22 février 2018
Lab-École
Par: Vincent Guilbault
Vincent Guilbault

Vincent Guilbault

À l’annonce du Lab-École, projet piloté par les vedettes Ricardo, Pierre Lavoie et l’architecte Pierre Thibault, j’ai levé le sourcil. Celui de gauche. Mon sourcil cynique. Réformer le milieu d’éducation; ben oui.

Puis le trio est passé à Tout le monde en parle. C’est la première fois que je me suis intéressé à leurs propositions.
Pour tout dire; je suis tombé sous le charme. Vraiment.
Au-delà des idées, qu’on peut remettre en doute, j’ai été converti. Trois gars, trois illustres vedettes proposent aux Québécois de repenser l’école, avec tout ce que ça implique de positivisme, de volonté, mais aussi de naïveté. De repenser ces «milieux de vie» où nos enfants passent la plupart de leur temps; beaucoup plus de temps que vous et moi à leur âge.

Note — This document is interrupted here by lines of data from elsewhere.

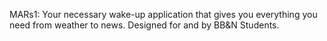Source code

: MARs1: Your necessary wake-up application that gives you everything you need from weather to news. 
Designed for and by BB&N Students.
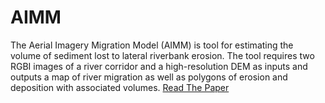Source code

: # AIMM
 
The Aerial Imagery Migration Model (AIMM) is tool for estimating the volume of sediment lost to lateral riverbank erosion. The tool requires two RGBI images of a river corridor and a high-resolution DEM as inputs and outputs a map of river migration as well as polygons of erosion and deposition with associated volumes.
[Read The Paper](https://doi.org/10.1016/j.geomorph.2020.107313)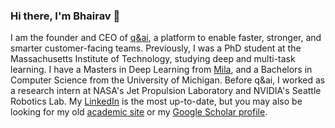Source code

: ### Hi there, I'm Bhairav 👋

<!--
**bhairavmehta95/bhairavmehta95** is a ✨ _special_ ✨ repository because its `README.md` (this file) appears on your GitHub profile.

Here are some ideas to get you started:

- 🔭 I’m currently working on ...
- 🌱 I’m currently learning ...
- 👯 I’m looking to collaborate on ...
- 🤔 I’m looking for help with ...
- 💬 Ask me about ...
- 📫 How to reach me: ...
- 😄 Pronouns: ...
- ⚡ Fun fact: ...
-->

I am the founder and CEO of [q&ai](https://qandai.org), a platform to enable faster, stronger, and smarter customer-facing teams. Previously, I was a PhD student at the Massachusetts Institute of Technology, studying deep and multi-task learning. I have a Masters in Deep Learning from [Mila](http://mila.quebec/), and a Bachelors in Computer Science from the University of Michigan. Before q&ai, I worked as a research intern at NASA's Jet Propulsion Laboratory and NVIDIA's Seattle Robotics Lab. My [LinkedIn](https://www.linkedin.com/in/bhairav-mehta/) is the most up-to-date, but you may also be looking for my old [academic site](https://bhairavmehta95.github.io/) or my [Google Scholar profile](https://scholar.google.com/citations?hl=en&user=uPtOmHcAAAAJ). 
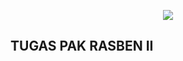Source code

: <p align="center"><img src="https://ecs7.tokopedia.net/img/cache/700/product-1/2016/11/12/20209524/20209524_e155f62c-bcce-47f8-a92e-3cf53bce3aac.jpg"></p>


## TUGAS PAK RASBEN II
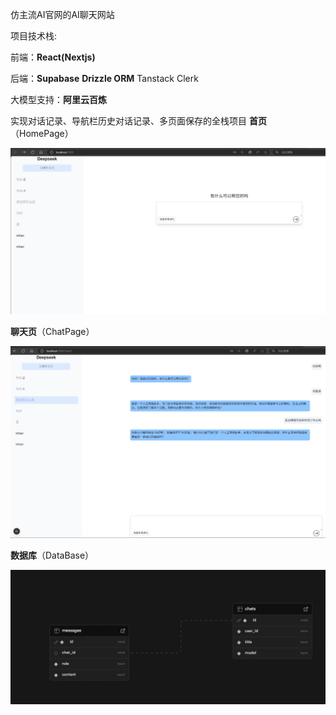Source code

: 仿主流AI官网的AI聊天网站

项目技术栈: 

前端：**React(Nextjs)** 

后端：**Supabase** **Drizzle ORM** Tanstack Clerk 

大模型支持：**阿里云百炼**

实现对话记录、导航栏历史对话记录、多页面保存的全栈项目
**首页**（HomePage）

![HomePage](https://github.com/msingbai/AI-Web/blob/main/img/aiweb-page.png?raw=true)

**聊天页**（ChatPage）

![ChatPage](https://github.com/msingbai/AI-Web/blob/main/img/aiweb-chat.png?raw=true)

**数据库**（DataBase）

![DataBase](https://github.com/msingbai/AI-Web/blob/main/img/database.png?raw=true)
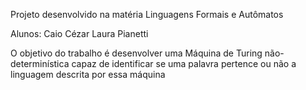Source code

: Projeto desenvolvido na matéria Linguagens Formais e Autômatos

Alunos: Caio Cézar
       Laura Pianetti

O objetivo do trabalho é desenvolver uma Máquina de Turing não-determinística capaz de identificar se uma palavra pertence ou não a linguagem descrita por essa máquina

Ces trois gars veulent donner un coup de main (donner, car c’est bénévole), s’entourer d’enseignants, de parents et même d’élèves. Revoir l’espace, revoir les repas, revoir l’exercice. Révolutionner l’école, la base même de l’éducation. Non, la base même de notre société.
Et le Syndicat de Champlain, qui défend les enseignants de la Commission scolaire des Patriote, les accueille littéralement avec une brique et un fanal. J’ai rarement vécu autant de frustration en regardant une vidéo. À l’invitation du Syndicat, le trio a accepté de discuter de sa démarche, avec deux représentants, devant une caméra, en direct sur Facebook.

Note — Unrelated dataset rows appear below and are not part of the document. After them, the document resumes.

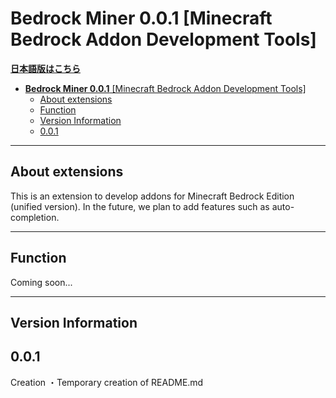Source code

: # **Bedrock Miner 0.0.1** \[Minecraft Bedrock Addon Development Tools\]

[ **日本語版はこちら** ](README-jp.md)

- [**Bedrock Miner 0.0.1** \[Minecraft Bedrock Addon Development Tools\]](#bedrock-miner-001-minecraft-bedrock-addon-development-tools)
  - [About extensions](#about-extensions)
  - [Function](#function)
  - [Version Information](#version-information)
  - [0.0.1](#001)

---

## About extensions

This is an extension to develop addons for Minecraft Bedrock Edition (unified version).
In the future, we plan to add features such as auto-completion.

---

## Function

Coming soon...

---

## Version Information

## 0.0.1

Creation ・Temporary creation of README.md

Mais le syndicat ne voulait rien entendre. Ils avaient des craintes, je peux comprendre. Mais pendant 45 minutes, j’ai senti des gens bornés et campés dans leurs positions. Le trio avait beau répéter vouloir aider les profs et offrir sa notoriété pour appuyer leur combat, les deux interlocuteurs sont restés de glace.
Le syndicaliste Éric Gingras n’a pas cessé de marteler que le ministère devrait écouter les gens du milieu et le personnel de soutien. C’est vrai, je suis 100 % d’accord avec lui! Mais on dirait qu’il n’a pas entendu que le trio proposait justement d’écouter tout le monde. Quand j’ai vu des enseignants chialer contre l’initiative de ces trois gars-là sur les réseaux sociaux, je capotais. Hey la gang, faites-vous-en des alliés! Le gouvernement ne t’écoute pas? Profite de ces ambassadeurs pour passer ton message!
Je comprends les frustrations des gens du milieu qui ne se sentent pas écoutés. C’est le problème de bien des syndicats, ça fait partit du lot. Je comprends les inquiétudes de M. Gingras. D’accord. Mais cette résistance, celle-là, je ne la comprends pas.
Sérieux, fallait voir la face en désarroi de Pierre Lavoie (oui, le gars qui consacre sa vie à faire bouger les jeunes): «Je veux juste donner un meilleur environnement aux enseignants. S’ils n’en veulent pas, je vais me retirer. Je vais aller m’impliquer ailleurs.»
Ben non, on ramène tout le monde vers le bas parce que les idées testées ne profiteront pas à tous sur-le-champ. C’est ça l’idée d’un labo; on teste et si ça fonctionne, on transpose.
Le Lab-École, c’est un investissement de 1,5 M$. Des miettes sur le budget de l’éducation. Cette démarche n’enlève rien aux autres. Elle peut être parallèle au combat des enseignants et du personnel pour obtenir de meilleures conditions, ou encore pour ceux qui veulent s’impliquer pour améliorer leur école. Elle peut être parallèle aux demandes syndicales (j’en suis).
Me semble que lorsque de l’aide se pointe, tu ne la retournes pas de bord.